I don't have access to the database, but everyday I get a csv dump of all
live customer listings.
There are around 15,000 live listings.
A record contains 3 fields: id, name, description
Everyday some new accounts are created while others are deleted.
Everyday I want to compare yesterday's dump with today's dump and print
the full record of each terminated record and each new record.
I am achieving this with the script below.
That last line makes the script run very slow.
Is there a more elegant way to compare two
arrays>hashes>sets>FasterCSVtables while carrying a few fields along for the
ride?
WORKING CODE:
require 'rubygems'
require 'fastercsv'
sundays_dump = FasterCSV.read("./sunday.csv")
mondays_dump = FasterCSV.read("./monday.csv")
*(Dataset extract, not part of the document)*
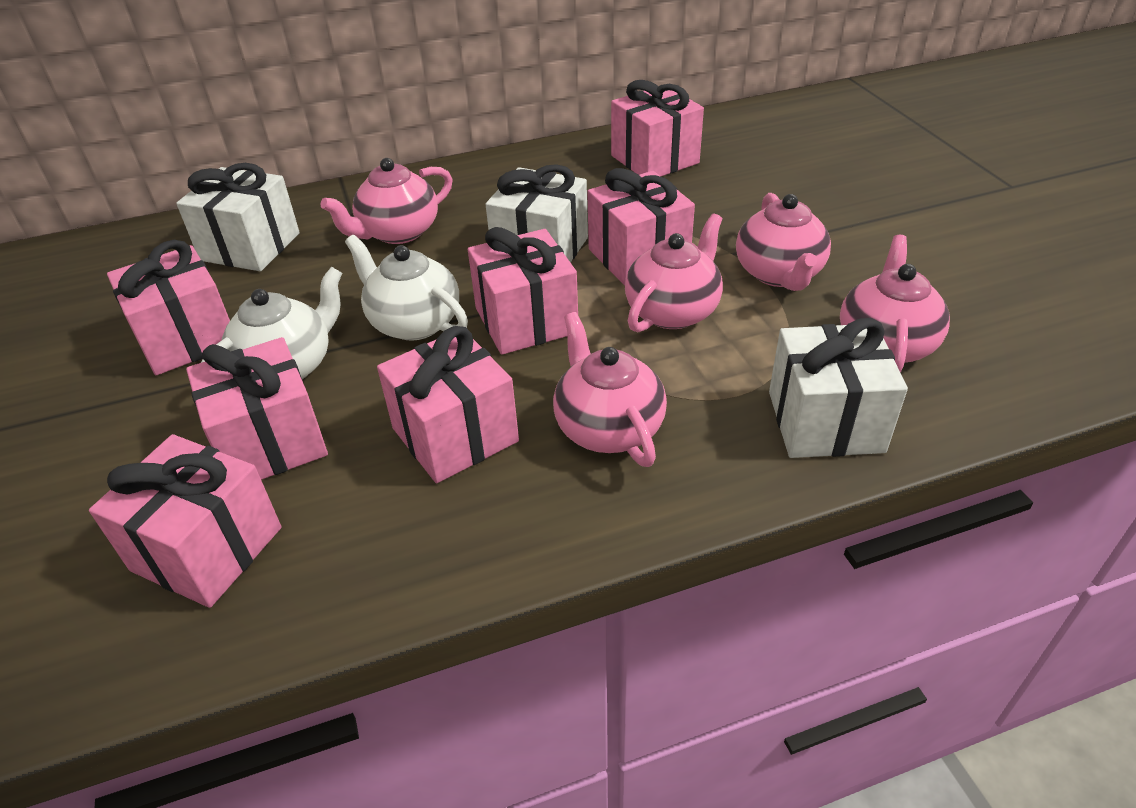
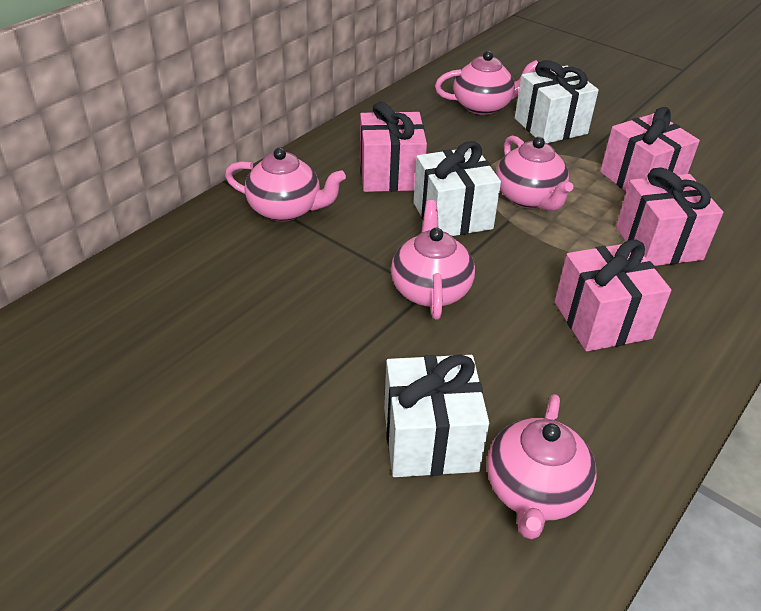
pink gift: [89,434,281,608] [107,240,230,375] [186,337,328,480] [377,326,519,483] [468,227,578,355] [587,168,695,286] [611,80,704,176] = 7 -> [360,102,427,192] [555,239,671,352] [600,107,700,191] [616,167,723,266] = 4
white teapot: [201,267,342,379] [345,235,468,341] = 2 -> none = 0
sundays_ids = sundays_dump.collect {|row| row[1]}
mondays_ids = mondays_dump.collect {|row| row[1]}
newaccount_ids = mondays_ids - sundays_ids
terminated_ids = sundays_ids - mondays_ids
sundays_dump.each {|row| puts 'delete,'+row[0]+','+row[1] if
terminated_ids.include? row[1]}
mondays_dump.each {|row| puts 'create,'+row[0]+','+row[1] if
newaccount_ids.include? row[1]}
TEST DATA:
sunday.csv
id,name,otherstuff
1,larry,bald
2,curly,tall
3,moe,meanie
monday.csv
id,name,otherstuff
1,larry,bald
4,shemp,greasy
OUTPUT:
delete,2,curly
delete,3,moe
create,4,shemp